トークショーの冒頭では、先日食道癌のため死去し、同作ではジェット・ブラック役として出演していた石塚運昇の話題に。南は石塚について「アニメーションを作るうえで、自分にとっては欠かせない役者さん」と述べ、「石塚さんじゃないとジェット・ブラックではないというくらい。ほかの作品でもそうですが、キャラクターを作り上げてくれる人でした」と述懐。川元は「『ビバップ』のあと、(シリーズ構成の)信本敬子さんと『WOLF’S RAIN』という作品でご一緒することになり、その中で石塚さんに声を当てていただいたクエントというキャラクターがいるんですが、そのときは信本さんのほうから『このキャラは石塚運昇さんですよ。なので見た目も(声に)合うようにしてほしい』とオーダーをいただいたことがあったんです」と、その後手がけた作品にも石塚が欠かせない存在になっていたことを思い返す。それを受け、南は「運昇さんにやってもらいたいキャラクターが今後もたくさん出てくると思っていますし、今後も一緒に作っていけると当然のように思っていたので、(石塚の死去は)すごく悲しいですし驚きました。運昇さんの代わりはいないので戸惑いを感じている」と今の率直な心境を述べた。

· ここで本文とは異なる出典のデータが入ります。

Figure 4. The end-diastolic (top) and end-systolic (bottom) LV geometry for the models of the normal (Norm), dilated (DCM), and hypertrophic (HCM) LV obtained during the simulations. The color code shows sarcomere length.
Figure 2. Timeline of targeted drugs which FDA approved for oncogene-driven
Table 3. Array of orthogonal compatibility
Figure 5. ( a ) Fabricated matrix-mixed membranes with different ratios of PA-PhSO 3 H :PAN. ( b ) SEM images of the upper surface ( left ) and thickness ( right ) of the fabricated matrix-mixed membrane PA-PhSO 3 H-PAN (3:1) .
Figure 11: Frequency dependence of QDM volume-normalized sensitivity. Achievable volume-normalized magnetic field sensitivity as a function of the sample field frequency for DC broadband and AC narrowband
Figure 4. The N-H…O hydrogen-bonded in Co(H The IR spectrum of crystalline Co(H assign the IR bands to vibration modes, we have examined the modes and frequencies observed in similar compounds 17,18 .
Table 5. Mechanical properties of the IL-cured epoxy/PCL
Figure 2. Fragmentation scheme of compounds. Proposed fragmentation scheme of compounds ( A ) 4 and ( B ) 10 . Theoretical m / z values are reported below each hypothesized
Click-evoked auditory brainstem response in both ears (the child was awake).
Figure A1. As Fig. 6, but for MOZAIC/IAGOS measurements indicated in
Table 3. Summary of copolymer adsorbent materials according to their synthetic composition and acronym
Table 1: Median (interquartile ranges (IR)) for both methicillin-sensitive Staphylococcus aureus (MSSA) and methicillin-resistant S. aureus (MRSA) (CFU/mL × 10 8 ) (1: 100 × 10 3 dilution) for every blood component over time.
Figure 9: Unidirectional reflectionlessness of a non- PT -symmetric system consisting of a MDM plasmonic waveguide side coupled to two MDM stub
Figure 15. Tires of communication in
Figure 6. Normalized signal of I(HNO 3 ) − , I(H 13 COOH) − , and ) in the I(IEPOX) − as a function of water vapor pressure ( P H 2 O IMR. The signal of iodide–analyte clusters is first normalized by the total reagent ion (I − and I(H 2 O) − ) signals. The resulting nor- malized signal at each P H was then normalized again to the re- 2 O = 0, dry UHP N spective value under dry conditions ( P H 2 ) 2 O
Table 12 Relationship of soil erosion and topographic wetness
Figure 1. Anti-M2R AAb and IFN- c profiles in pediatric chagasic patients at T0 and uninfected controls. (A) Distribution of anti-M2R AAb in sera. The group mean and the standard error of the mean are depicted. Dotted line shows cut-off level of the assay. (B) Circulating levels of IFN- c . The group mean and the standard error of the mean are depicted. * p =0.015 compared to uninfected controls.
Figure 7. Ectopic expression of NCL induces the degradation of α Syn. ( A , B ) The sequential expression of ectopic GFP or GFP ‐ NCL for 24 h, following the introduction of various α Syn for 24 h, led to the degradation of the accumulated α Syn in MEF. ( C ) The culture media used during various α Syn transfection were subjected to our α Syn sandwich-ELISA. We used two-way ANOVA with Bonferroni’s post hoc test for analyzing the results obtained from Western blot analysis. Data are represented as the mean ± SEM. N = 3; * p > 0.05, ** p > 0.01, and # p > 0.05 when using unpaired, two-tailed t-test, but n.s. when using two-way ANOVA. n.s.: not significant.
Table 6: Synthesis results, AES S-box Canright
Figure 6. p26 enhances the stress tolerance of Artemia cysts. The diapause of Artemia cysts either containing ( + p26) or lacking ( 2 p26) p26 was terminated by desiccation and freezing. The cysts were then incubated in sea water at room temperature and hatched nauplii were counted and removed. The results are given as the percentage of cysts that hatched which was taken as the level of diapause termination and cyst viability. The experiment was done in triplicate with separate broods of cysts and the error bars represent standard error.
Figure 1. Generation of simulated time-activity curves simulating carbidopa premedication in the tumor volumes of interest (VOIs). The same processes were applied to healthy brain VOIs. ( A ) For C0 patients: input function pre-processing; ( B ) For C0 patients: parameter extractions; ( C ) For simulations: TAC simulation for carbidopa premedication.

シリアスな回からホラー、ドタバタコメディなど、エピソードによってテイストが代わる同作。「回によって描きわける楽しみはあるか?」という質問に対し、川元はうなずきながら「1話でスパイクが初登場して、その後もいろいろな表情を見せていくのですが、5話でビシャスと対峙する表情はキャラクターシート(設定画)にはあえて作らなかったんです。例えば『探偵物語』の松田優作さん演じる主人公の表情も、最終話とそれ以外の話数では違うじゃないですか。この作品でも描きわけが必要なのかなと思っていて、4話まではシリアスな表情を避けて描いてきたところで、5話でバシッと出すようにしたというのは、自分の計算の中ではありました」と説明する。また川元はメカニックの作画監督を努めた後藤雅巳について、「テレビシリーズとして、あれだけ手を入れてくれるメカ作監に出会ったことがない。メカニック的な表現や質感、アクション全部に手を入れてくれて、すごい仕事量をこなしてくれた。『ビバップ』という作品にとってかけがえのないスタッフの1人」と称賛した。
「カウボーイビバップ」を制作して「手応えを感じた瞬間は?」との質問に、「1話」と答えた南。「演出的にも1秒たりとも無駄がない。21分の尺の使い方が秀逸だなと。キャラクターや世界観を全部説明しながら1つのドラマを作り上げている」と理由を述べる一方、2話については「犬が走ってるだけ」と冗談交じりに触れ、登壇者から「だけではない(笑)」とツッコミが入り、会場が笑いに包まれた。そのほかにもトークショーでは、ビシャスとジュリアのキャラクターデザインや当時の制作の裏話、海外での反響の大きさについてなどの話題が飛び出した。
最後に南は「20年経ってもこうやって良い環境で観ていただけるのはうれしい。5.1チャンネルに音をダビングし直してもらえるタイトルは少ないので、すごく幸せな作品だと思っています」と感謝を述べながら、ボンズが制作を担当している映画「僕のヒーローアカデミア THE MOVIE ~2人の英雄~」が上映中であることを宣伝。それに対し、川元が「自分もちょっとだけ作画でお手伝いさせてもらっているんですが、主人公のデクくんの髪型を描くときは、ちょっとだけスパイクになりそうで……。もちろんバレないようにやっていますが」と言及すると、南から「意外と俺ら(スタッフ)にはバレてるよ!」と突っ込まれ、会場の笑いを誘った。
なおこのたびの上映イベントが2分45秒で売り切れてしまったことを受け、9月15日と9月22日にオールナイト上映の追加公演が決定。シネマシティの公式サイトでは目下チケットを販売中だ。なお追加公演ではトークショーは行われない。